Oh yea! Arizona silky Oak is way burlier than Florida silky oak! Seriously, they tend to prune up the trees here, and it seems on the silky oak, and carob, it makes a little burl patch where it heals over.


----------



## DKMD (Jan 20, 2013)

Nice work, Barry! I was just about to get over the fact that I can't turn silky oak, and then you go and show silky oak burl!:cray: That's just great… Now all I need is to find out there's poison ivy burl, too.


----------



## Vern Tator (Jan 20, 2013)

NIce stuff. I really like the rim detail on the bowl. What diameter is the bowl?


----------



## barry richardson (Jan 21, 2013)

Vern Tator said:


> NIce stuff. I really like the rim detail on the bowl. What diameter is the bowl?

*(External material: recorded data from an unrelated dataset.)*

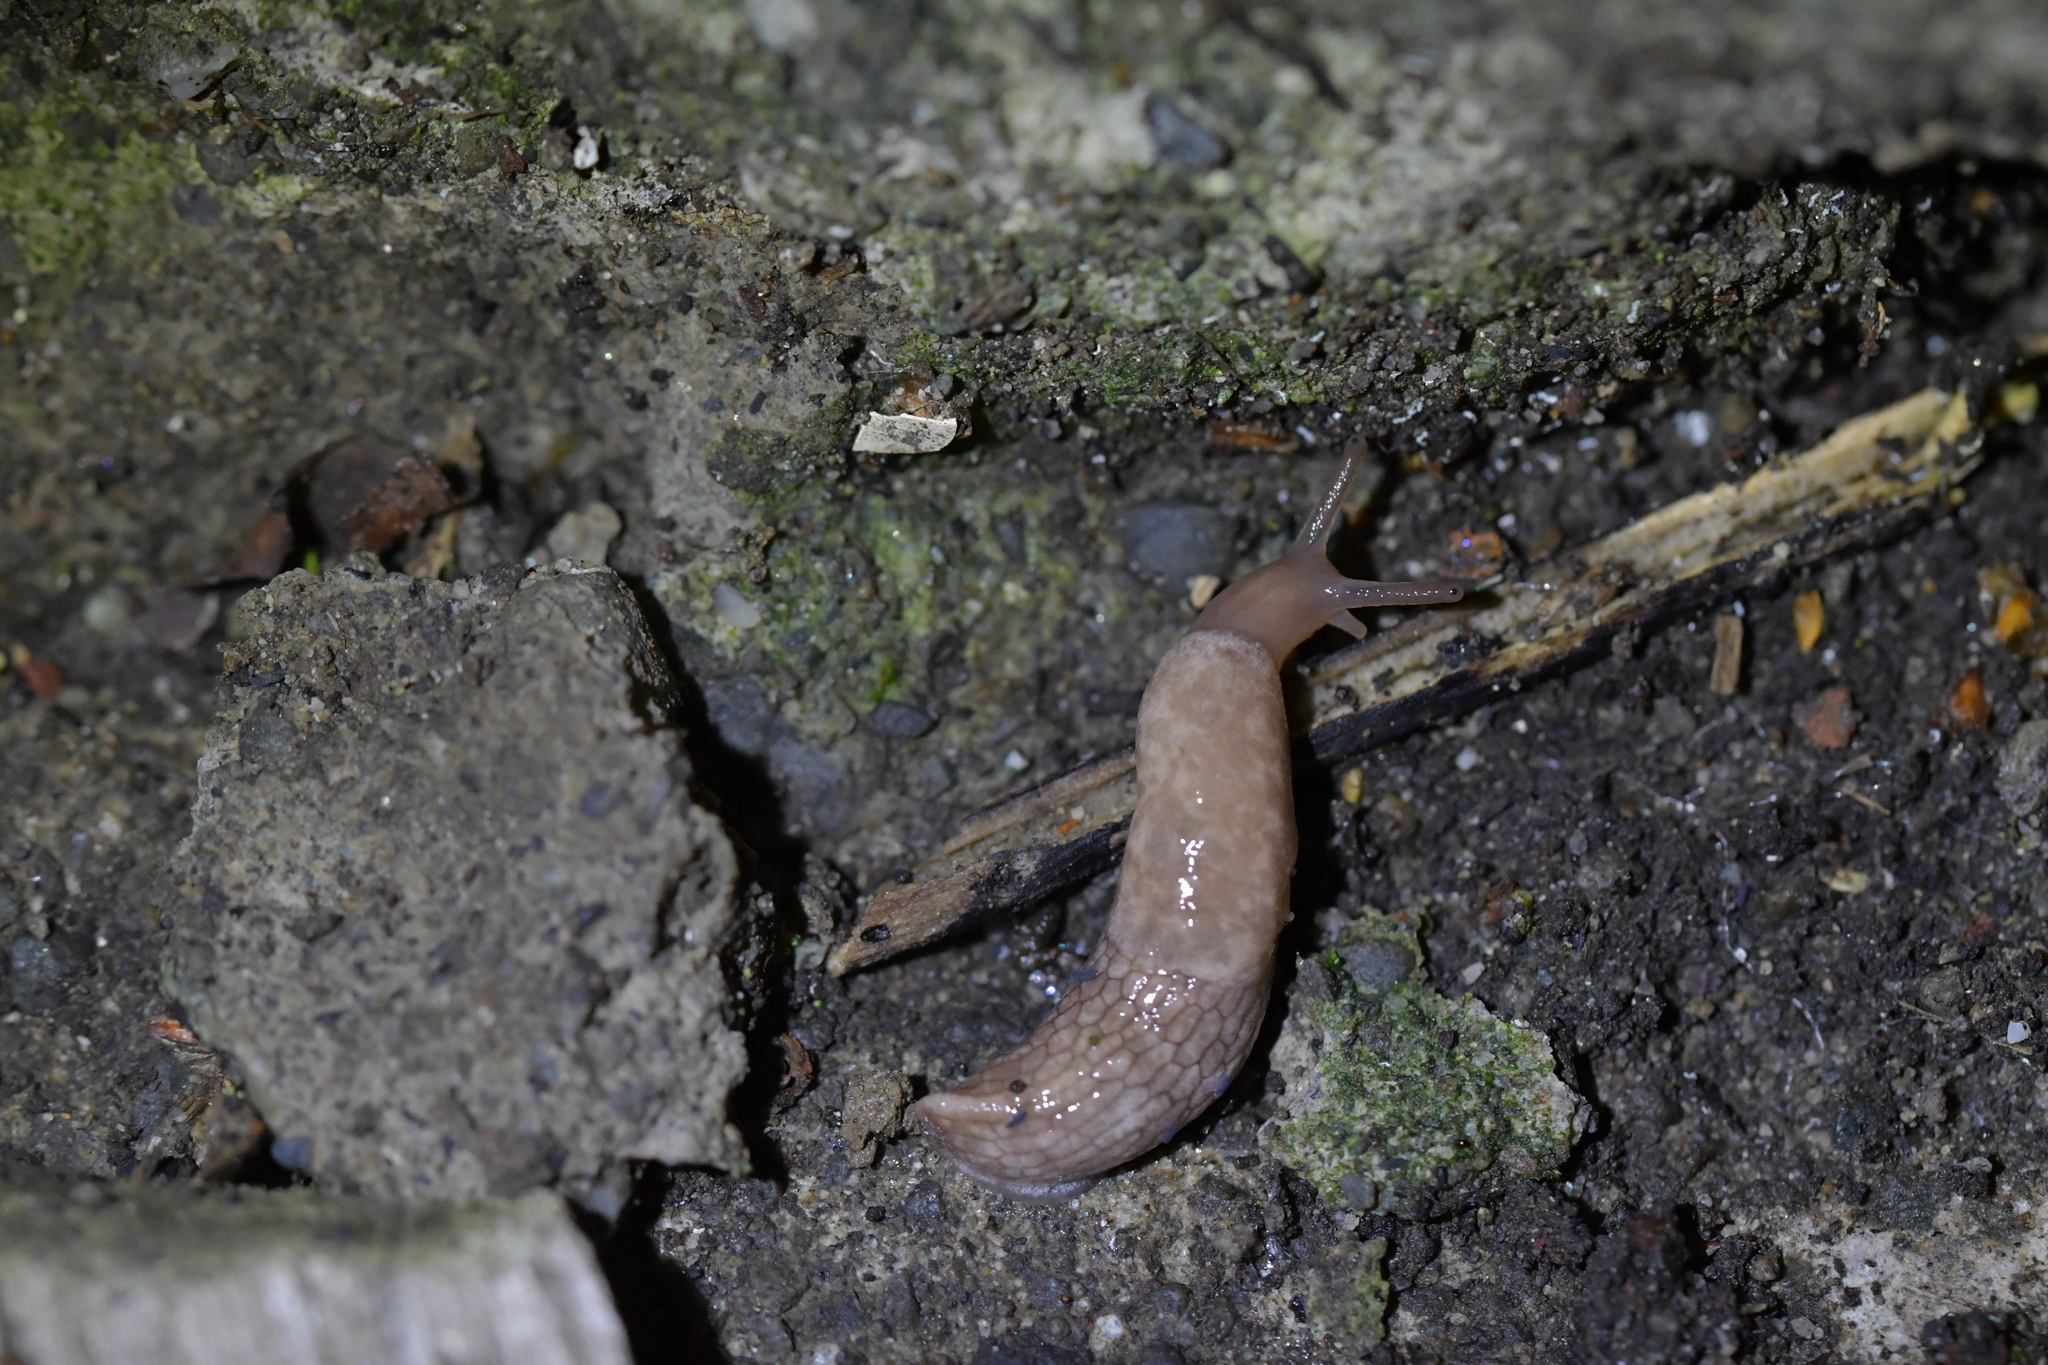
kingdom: Animalia
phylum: Mollusca
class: Gastropoda
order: Stylommatophora
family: Agriolimacidae
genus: Deroceras
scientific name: Deroceras reticulatum
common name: Gray field slug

Thanks! 12.5" The inspiration for the bowl was from my memory of an old crock that my mom used when I was growing up.


----------



## DKMD (Jan 21, 2013)

Joe Rebuild said:


> DKMD said:
> 
> 
> > Nice work, Barry! I was just about to get over the fact that I can't turn silky oak, and then you go and show silky oak burl!:cray: That's just great… Now all I need is to find out there's poison ivy burl, too.
> ...



I'm good with mango... Not sure I've ever turned it green, but pens from dry blanks was no problem. Thanks for the info!


----------



## hobbit-hut (Jan 21, 2013)

Now that is artistic turning at it's finest. What is the largest piece that you have turned ? wide and length


----------



## Dane Fuller (Jan 21, 2013)

Great stuff, Barry. After listening to Keller whine when he was afflicted with his silky oak rash, I've decided to avoid the stuff at all costs. I'm glad you didn't though...;)


----------



## woodtickgreg (Jan 21, 2013)

All very nice! I can't pick a fav.


----------